An exact transcription is needed of the lines below from the one with "этого продавца —" through the one with "Formare, informare, trasferire", with no other lines and no pictures.

» **DATA EXTRACT**:
------------------------

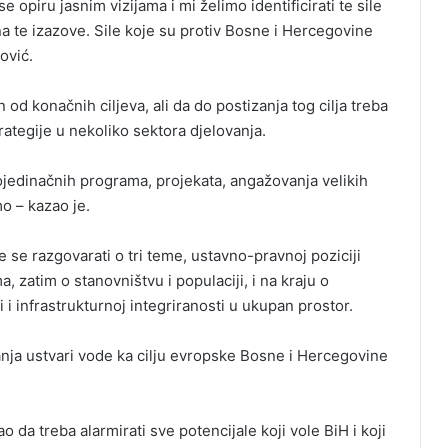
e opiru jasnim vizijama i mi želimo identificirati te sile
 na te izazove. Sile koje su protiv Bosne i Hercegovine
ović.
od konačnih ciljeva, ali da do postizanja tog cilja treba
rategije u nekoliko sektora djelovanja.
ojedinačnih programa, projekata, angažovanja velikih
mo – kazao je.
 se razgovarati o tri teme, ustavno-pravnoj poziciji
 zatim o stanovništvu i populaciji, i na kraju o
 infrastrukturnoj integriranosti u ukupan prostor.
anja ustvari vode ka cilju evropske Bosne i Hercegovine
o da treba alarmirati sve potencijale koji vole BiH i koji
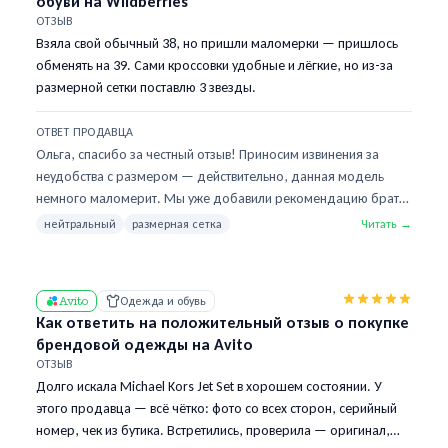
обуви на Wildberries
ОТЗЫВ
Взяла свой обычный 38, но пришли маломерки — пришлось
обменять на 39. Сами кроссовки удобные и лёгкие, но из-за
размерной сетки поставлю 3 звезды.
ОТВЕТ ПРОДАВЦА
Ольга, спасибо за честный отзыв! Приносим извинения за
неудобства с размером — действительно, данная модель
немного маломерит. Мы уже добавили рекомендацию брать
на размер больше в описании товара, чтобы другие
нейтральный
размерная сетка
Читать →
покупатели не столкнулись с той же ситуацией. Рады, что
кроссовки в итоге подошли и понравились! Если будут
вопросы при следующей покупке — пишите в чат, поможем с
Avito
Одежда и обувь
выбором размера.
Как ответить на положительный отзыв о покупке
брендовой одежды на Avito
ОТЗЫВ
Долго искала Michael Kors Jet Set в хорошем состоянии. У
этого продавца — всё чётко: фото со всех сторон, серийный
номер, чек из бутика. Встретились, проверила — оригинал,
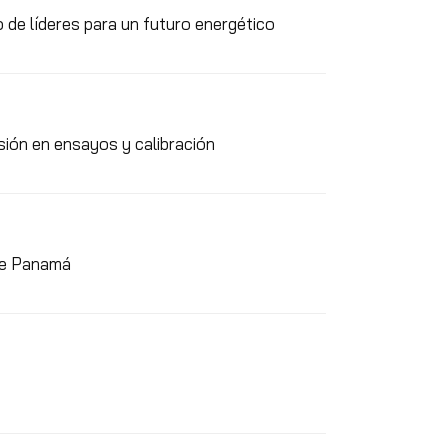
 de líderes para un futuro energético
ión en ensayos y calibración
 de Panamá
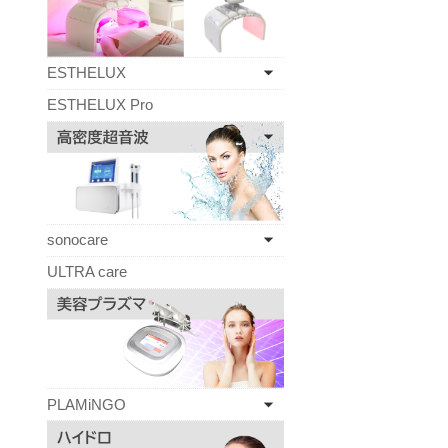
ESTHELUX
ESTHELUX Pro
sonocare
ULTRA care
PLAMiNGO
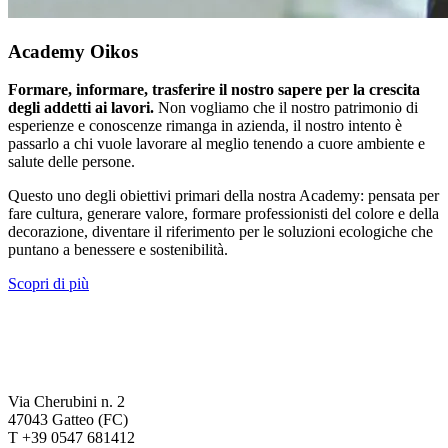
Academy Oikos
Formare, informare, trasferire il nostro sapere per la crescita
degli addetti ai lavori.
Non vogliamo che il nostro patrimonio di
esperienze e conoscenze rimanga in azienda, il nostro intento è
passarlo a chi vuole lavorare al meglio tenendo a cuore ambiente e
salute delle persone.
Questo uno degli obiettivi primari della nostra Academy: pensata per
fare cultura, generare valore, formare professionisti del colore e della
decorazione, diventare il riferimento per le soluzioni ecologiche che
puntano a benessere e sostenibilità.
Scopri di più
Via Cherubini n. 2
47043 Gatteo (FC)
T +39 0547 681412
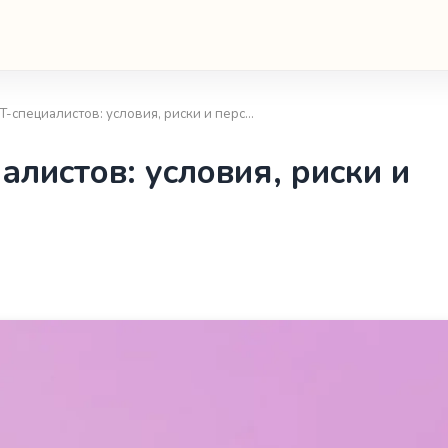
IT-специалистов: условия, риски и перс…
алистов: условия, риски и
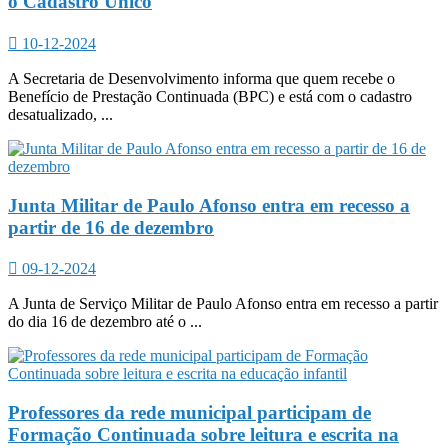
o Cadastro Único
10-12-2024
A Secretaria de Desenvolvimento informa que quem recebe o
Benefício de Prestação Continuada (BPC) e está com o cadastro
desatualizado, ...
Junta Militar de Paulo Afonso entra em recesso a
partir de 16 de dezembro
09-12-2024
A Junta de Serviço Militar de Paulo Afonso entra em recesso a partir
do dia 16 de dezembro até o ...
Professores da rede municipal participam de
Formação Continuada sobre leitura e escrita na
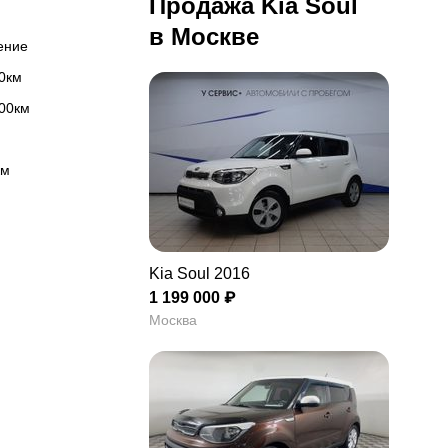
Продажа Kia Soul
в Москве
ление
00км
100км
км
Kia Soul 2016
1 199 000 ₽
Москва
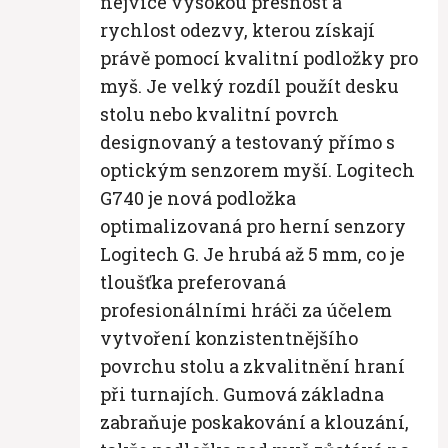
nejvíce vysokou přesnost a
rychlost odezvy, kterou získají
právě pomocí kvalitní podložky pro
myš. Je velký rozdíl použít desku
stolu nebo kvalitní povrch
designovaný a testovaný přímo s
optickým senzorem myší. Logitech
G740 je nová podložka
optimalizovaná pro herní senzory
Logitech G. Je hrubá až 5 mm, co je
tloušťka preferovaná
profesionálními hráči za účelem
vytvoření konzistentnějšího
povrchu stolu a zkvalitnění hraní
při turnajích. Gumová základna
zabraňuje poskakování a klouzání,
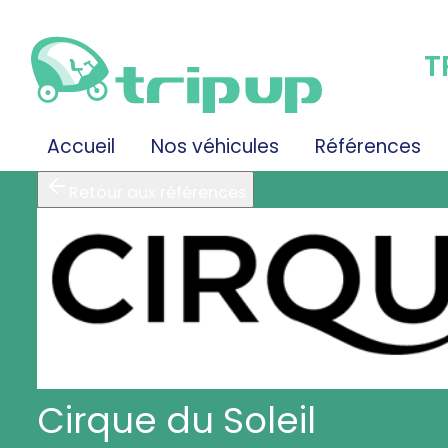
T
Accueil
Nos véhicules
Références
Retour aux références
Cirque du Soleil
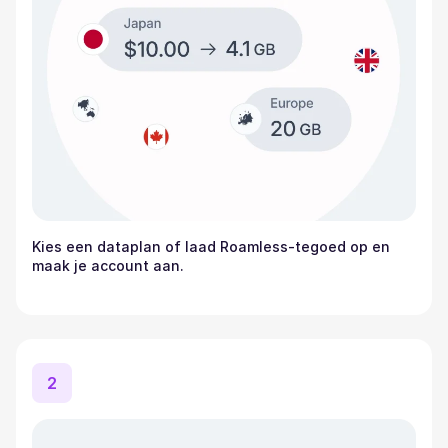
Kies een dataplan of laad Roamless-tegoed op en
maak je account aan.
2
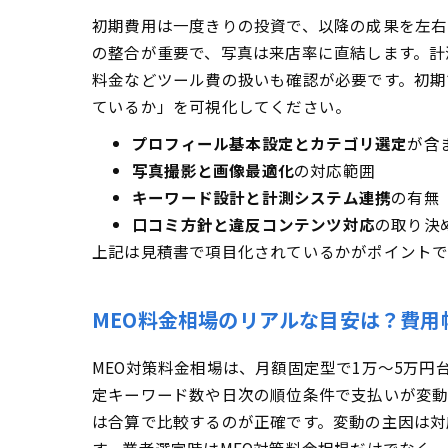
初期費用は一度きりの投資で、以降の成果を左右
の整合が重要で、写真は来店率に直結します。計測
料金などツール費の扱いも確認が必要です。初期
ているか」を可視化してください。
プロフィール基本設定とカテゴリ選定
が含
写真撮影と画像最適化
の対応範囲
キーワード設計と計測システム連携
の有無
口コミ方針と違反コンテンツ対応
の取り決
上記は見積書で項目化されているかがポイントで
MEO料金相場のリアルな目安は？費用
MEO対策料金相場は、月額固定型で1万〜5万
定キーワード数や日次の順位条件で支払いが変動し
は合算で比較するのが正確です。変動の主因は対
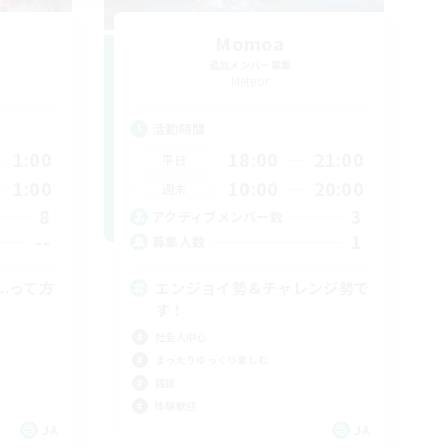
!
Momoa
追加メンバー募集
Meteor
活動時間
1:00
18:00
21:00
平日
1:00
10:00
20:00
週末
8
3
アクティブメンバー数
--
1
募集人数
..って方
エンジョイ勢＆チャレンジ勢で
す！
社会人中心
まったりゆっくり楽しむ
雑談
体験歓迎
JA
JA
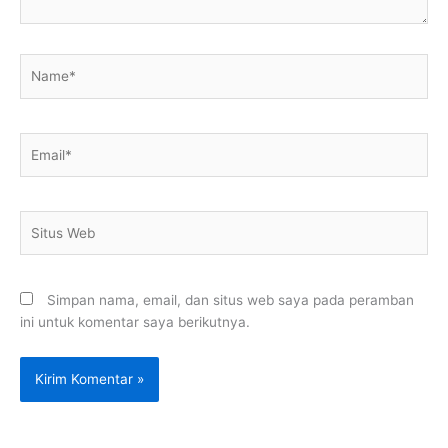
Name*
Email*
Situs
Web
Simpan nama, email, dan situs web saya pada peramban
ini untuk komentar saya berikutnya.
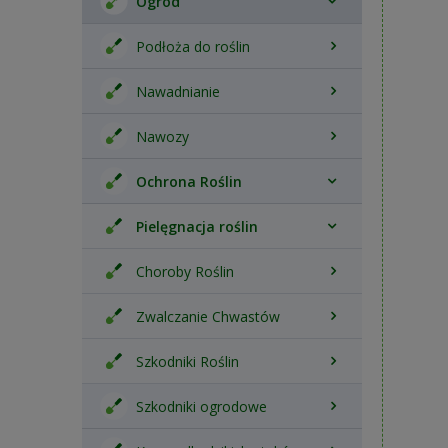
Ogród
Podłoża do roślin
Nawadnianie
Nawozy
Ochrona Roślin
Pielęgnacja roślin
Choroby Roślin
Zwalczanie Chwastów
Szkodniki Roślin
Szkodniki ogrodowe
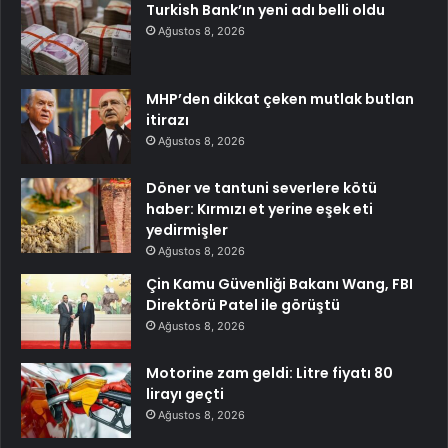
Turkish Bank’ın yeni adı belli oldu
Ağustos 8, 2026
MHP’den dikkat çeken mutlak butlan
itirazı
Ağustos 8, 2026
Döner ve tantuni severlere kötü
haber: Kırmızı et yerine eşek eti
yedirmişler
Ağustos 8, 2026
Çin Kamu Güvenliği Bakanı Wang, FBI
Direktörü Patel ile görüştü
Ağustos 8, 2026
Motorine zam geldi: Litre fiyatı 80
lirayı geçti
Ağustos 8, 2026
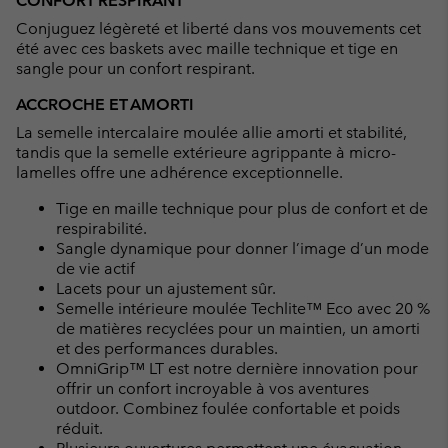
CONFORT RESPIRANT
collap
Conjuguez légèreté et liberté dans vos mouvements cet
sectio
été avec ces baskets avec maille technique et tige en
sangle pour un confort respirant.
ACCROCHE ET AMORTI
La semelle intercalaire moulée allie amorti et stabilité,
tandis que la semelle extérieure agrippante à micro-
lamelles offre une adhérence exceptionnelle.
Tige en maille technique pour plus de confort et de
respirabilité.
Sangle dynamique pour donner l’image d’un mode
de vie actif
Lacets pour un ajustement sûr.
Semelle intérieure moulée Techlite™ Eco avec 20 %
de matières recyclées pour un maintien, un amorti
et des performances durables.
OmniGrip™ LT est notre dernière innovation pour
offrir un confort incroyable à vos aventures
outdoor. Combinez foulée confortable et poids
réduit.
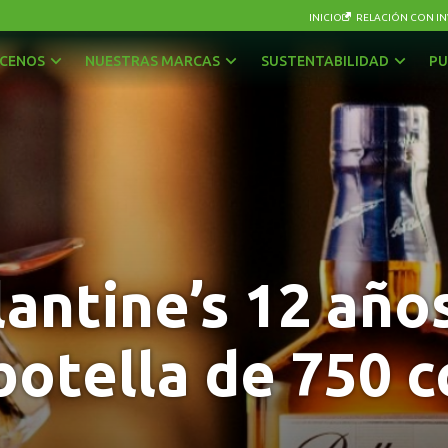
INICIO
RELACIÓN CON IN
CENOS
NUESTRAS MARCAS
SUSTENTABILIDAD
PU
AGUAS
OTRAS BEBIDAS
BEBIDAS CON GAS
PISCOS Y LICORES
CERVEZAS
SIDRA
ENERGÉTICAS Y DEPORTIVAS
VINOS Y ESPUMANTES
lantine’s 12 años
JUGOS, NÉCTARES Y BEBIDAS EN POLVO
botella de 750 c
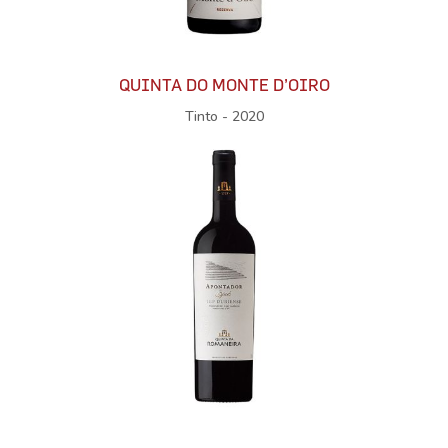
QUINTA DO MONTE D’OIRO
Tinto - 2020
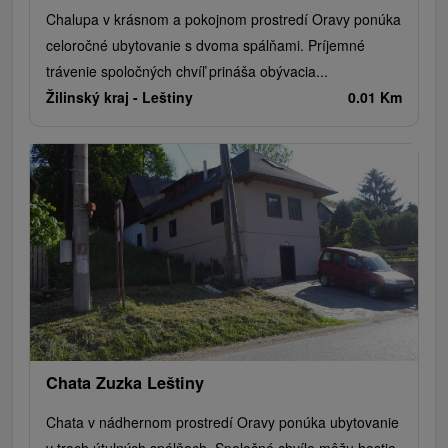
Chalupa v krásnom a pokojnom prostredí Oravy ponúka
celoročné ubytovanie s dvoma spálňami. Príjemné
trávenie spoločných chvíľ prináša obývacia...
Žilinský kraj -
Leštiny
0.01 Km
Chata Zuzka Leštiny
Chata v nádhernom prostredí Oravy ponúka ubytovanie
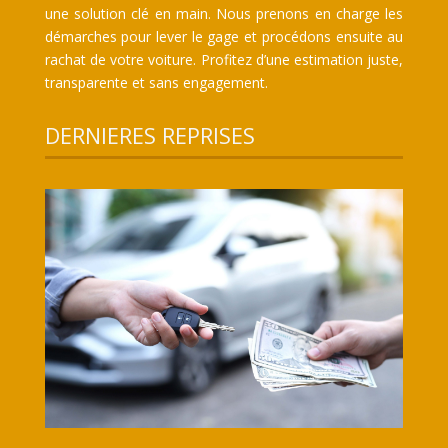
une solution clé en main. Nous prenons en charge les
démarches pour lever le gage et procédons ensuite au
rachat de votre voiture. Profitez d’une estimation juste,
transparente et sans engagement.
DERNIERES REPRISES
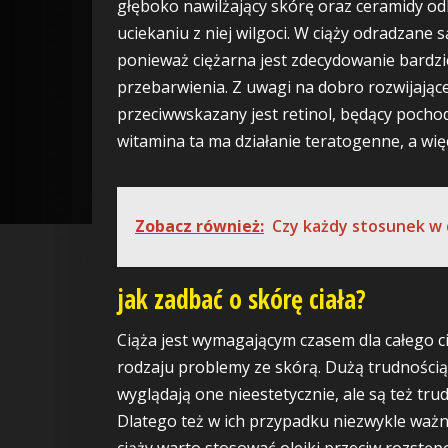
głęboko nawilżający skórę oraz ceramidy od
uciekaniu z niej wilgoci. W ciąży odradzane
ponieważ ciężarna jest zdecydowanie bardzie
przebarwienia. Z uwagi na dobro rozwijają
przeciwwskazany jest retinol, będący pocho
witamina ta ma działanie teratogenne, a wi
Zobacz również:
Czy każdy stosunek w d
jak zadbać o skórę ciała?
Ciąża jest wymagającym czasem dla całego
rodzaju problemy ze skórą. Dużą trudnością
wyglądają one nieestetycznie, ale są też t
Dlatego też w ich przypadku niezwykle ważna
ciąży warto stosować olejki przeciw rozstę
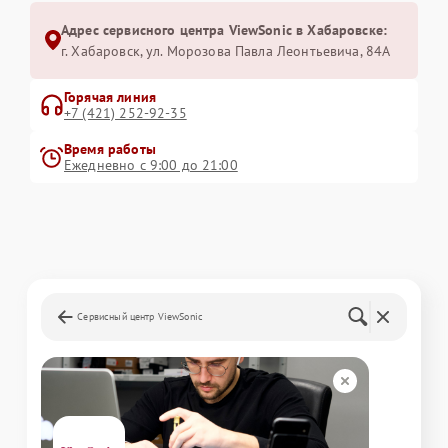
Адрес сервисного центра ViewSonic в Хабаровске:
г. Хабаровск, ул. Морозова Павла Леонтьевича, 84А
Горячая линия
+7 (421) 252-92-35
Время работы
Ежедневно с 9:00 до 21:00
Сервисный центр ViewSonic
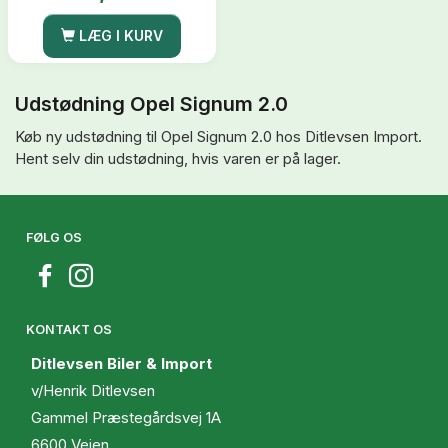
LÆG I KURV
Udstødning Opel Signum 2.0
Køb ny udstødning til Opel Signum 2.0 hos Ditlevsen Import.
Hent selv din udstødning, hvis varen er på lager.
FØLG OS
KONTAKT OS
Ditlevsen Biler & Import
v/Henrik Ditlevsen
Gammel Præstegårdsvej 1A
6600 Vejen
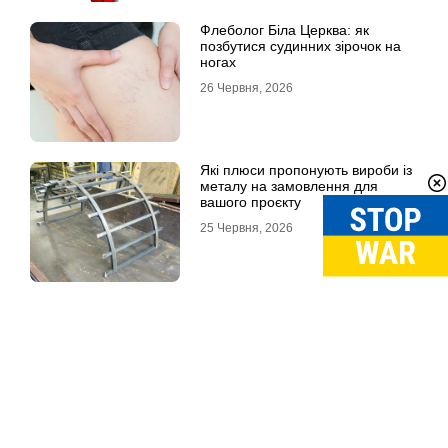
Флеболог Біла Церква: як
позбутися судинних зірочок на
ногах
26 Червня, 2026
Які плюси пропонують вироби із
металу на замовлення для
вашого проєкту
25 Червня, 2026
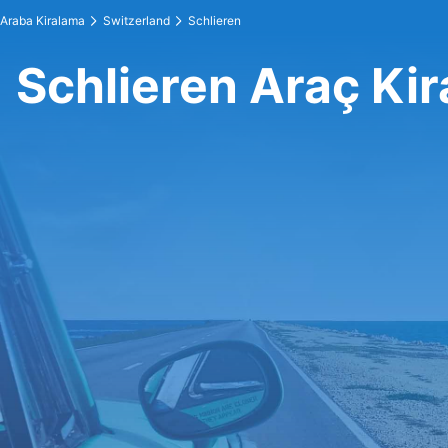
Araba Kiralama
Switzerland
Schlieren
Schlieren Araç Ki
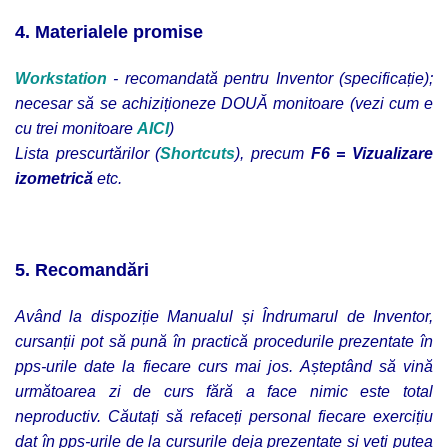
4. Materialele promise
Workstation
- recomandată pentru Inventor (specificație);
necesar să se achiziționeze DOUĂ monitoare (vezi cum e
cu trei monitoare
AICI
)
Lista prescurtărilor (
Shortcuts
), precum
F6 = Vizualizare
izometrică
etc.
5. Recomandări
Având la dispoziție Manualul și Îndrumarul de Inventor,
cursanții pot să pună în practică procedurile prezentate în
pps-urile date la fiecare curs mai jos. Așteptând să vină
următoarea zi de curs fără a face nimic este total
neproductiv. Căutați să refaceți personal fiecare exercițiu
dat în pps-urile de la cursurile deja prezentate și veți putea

------------------------

» **RESULT FOR THIS TASK**:
этого продавца — всё чётко: фото со всех сторон, серийный
номер, чек из бутика. Встретились, проверила — оригинал,
 de líderes para un futuro energético
ión en ensayos y calibración
 de Panamá
ESTHELUX
ESTHELUX Pro
sonocare
ULTRA care
PLAMiNGO
Academy Oikos
Formare, informare, trasferire il nostro sapere per la crescita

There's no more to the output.